La société Agro’Novae (CA : 13 millions d’euros) basée à Peyruis, dans les Alpes-de-Haute-Provence, a lancé la réalisation de son bilan carbone avec le soutien de Bpifrance. Une opération, qui vient compléter une démarche entamée depuis plusieurs années par l’entreprise, certifiée Entreprise du patrimoine vivant, depuis 2014. La PME, qui compte un peu moins de cinquante salariés, a vu le jour en 1986 et se positionne sur la transformation de fruits par cuisson dans le but de réaliser des confitures, des compotes, des coulis… L’entreprise qui vise principalement le grand public, via la grande distribution, fabrique à 80 % des produits bio, notamment sous la marque Comtes de Provence, qu’elle commercialise en France et dans une vingtaine de pays à travers le monde (Asie, Amérique du nord, Europe). "Sur notre créneau, hors marques de distributeurs, nous sommes la marque n° 1 sur le bio", confie Yves Faure, dirigeant de l’entreprise, qui rappelle qu’Agro’Novae est largement engagée dans des démarches liées à la naturalité. L’entreprise est en effet membre de la communauté du Coq Vert de Bpifrance et, depuis six ans, a été labellisée dans le référentiel lié à la RSE (Responsabilité sociétale des entreprises) baptisé PME +. "Ce référentiel est reconnu par nos clients de la grande distribution et nous permet ainsi, concrètement, de réaliser du chiffre d’affaires. Il existe d’autres certifications, B Corp, Iso 26000, mais elles ne sont pas forcément monétisables", détaille Yves Faure.

Réduction de 75 % de la consommation en eau

L’entreprise, dont le bilan carbone devrait être détaillé d’ici à la fin 2022, n’a pas attendu cette démarche pour commencer à réduire ses consommations d’énergie. "Nous avons fait, il y a trois ans, toujours avec l’aide de Bpifrance, un diagnostic de nos flux : eau, électricité et gaz. Il s’agit de démarches dont le coût est pris en charge à 50 % par Bpifrance, ce qui est très intéressant". Une fois le diagnostic établi, les opérations de rectification peuvent également être prises en charge par Bpifrance et l’Ademe, notamment avec des prêts verts. "Après notre diagnostic flux, nous avons notamment investi dans un système de refroidissement de notre eau, que nous recyclons.
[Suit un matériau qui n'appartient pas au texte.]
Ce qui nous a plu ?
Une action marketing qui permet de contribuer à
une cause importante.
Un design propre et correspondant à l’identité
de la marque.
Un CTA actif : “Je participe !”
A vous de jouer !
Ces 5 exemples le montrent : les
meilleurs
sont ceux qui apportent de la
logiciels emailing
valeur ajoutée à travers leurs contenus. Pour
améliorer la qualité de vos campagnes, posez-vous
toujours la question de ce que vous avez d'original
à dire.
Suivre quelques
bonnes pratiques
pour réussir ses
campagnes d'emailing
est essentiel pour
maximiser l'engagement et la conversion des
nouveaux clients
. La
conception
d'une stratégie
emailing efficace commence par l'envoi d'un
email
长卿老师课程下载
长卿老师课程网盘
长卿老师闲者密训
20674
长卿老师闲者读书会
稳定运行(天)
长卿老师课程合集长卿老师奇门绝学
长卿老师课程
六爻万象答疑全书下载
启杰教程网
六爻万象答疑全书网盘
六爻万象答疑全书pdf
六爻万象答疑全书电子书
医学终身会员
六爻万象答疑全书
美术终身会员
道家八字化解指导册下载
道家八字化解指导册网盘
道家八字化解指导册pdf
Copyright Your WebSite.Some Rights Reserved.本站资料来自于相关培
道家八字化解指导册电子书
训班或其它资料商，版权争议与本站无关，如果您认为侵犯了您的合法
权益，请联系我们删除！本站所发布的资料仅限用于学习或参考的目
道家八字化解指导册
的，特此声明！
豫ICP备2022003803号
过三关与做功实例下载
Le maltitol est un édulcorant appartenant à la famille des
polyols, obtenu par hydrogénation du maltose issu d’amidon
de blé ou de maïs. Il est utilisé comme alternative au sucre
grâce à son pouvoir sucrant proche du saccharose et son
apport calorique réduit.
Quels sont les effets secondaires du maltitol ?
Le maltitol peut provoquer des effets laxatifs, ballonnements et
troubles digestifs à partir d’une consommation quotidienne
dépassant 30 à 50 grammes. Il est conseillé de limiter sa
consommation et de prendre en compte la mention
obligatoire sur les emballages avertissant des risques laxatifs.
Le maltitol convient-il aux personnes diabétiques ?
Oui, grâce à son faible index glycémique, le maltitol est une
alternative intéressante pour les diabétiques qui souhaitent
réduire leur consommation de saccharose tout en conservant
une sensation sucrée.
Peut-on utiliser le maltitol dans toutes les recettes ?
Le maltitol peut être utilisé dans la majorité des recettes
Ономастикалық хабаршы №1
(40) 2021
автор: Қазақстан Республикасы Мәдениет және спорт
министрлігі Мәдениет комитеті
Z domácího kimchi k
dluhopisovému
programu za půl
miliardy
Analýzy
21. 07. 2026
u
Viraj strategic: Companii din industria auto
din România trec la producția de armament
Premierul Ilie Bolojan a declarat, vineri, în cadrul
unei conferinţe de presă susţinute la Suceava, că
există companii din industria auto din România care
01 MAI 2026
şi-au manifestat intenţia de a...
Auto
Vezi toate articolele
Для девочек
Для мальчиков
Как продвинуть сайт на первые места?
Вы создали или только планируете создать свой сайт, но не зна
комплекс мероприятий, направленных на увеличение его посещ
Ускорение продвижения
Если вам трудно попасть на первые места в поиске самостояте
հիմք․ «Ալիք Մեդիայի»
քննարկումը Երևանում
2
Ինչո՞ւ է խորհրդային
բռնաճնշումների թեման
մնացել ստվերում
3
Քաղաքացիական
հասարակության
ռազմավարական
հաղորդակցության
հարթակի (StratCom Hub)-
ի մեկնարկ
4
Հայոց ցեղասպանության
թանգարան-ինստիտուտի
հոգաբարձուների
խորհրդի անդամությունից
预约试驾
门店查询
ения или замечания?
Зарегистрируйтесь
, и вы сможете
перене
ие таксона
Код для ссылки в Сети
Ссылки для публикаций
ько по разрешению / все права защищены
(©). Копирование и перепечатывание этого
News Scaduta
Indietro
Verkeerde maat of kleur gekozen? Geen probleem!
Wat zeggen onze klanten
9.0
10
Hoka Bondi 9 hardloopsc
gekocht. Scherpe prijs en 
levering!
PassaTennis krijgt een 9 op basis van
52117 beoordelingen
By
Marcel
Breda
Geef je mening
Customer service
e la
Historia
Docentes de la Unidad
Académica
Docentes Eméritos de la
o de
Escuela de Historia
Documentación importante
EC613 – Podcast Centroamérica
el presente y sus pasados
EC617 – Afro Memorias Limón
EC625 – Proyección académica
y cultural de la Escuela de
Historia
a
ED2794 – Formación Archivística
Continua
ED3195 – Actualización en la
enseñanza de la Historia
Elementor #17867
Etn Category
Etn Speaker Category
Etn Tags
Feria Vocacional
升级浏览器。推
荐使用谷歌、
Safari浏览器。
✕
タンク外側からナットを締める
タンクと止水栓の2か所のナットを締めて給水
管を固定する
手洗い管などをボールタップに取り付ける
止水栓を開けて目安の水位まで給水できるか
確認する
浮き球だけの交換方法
Nous avons ainsi réduit de 75 % notre consommation d’eau. Nous avons eu des démarches similaires avec nos consommations d’électricité et de gaz, que nous avons réduites respectivement de 40 % et 20 %".

Une démarche plus globale

Le bilan carbone, actuellement engagé depuis le début d’année par Agro’Novae, est quant à lui une démarche plus globale. "Cela rentre dans notre démarche RSE. Nous allons étudier l’ensemble des postes de consommation de l’entreprise et ensuite voir ce qu’il peut être possible de décarboner. Il n’y a pas de pression de la grande distribution au sens littéral. Mais, la grande distribution est intéressée par le fait de vendre des produits ayant une bonne image. Elle intervient notamment sur les emballages afin de réduire le plastique".

Agro’Novae a ainsi totalement éliminé l’utilisation du plastique pour ces produits. "En revanche, nous ne parviendrons sans doute pas à avoir une empreinte zéro. Beaucoup de choses seront difficiles, voire impossible à réduire, dont notamment notre consommation d’eau ou encore le transport. Nous travaillons sur des produits bio qui ne sont pas forcément disponibles à proximité. Une démarche de naturalité est une démarche de compromis. Il faut avancer progressivement", conclut le dirigeant.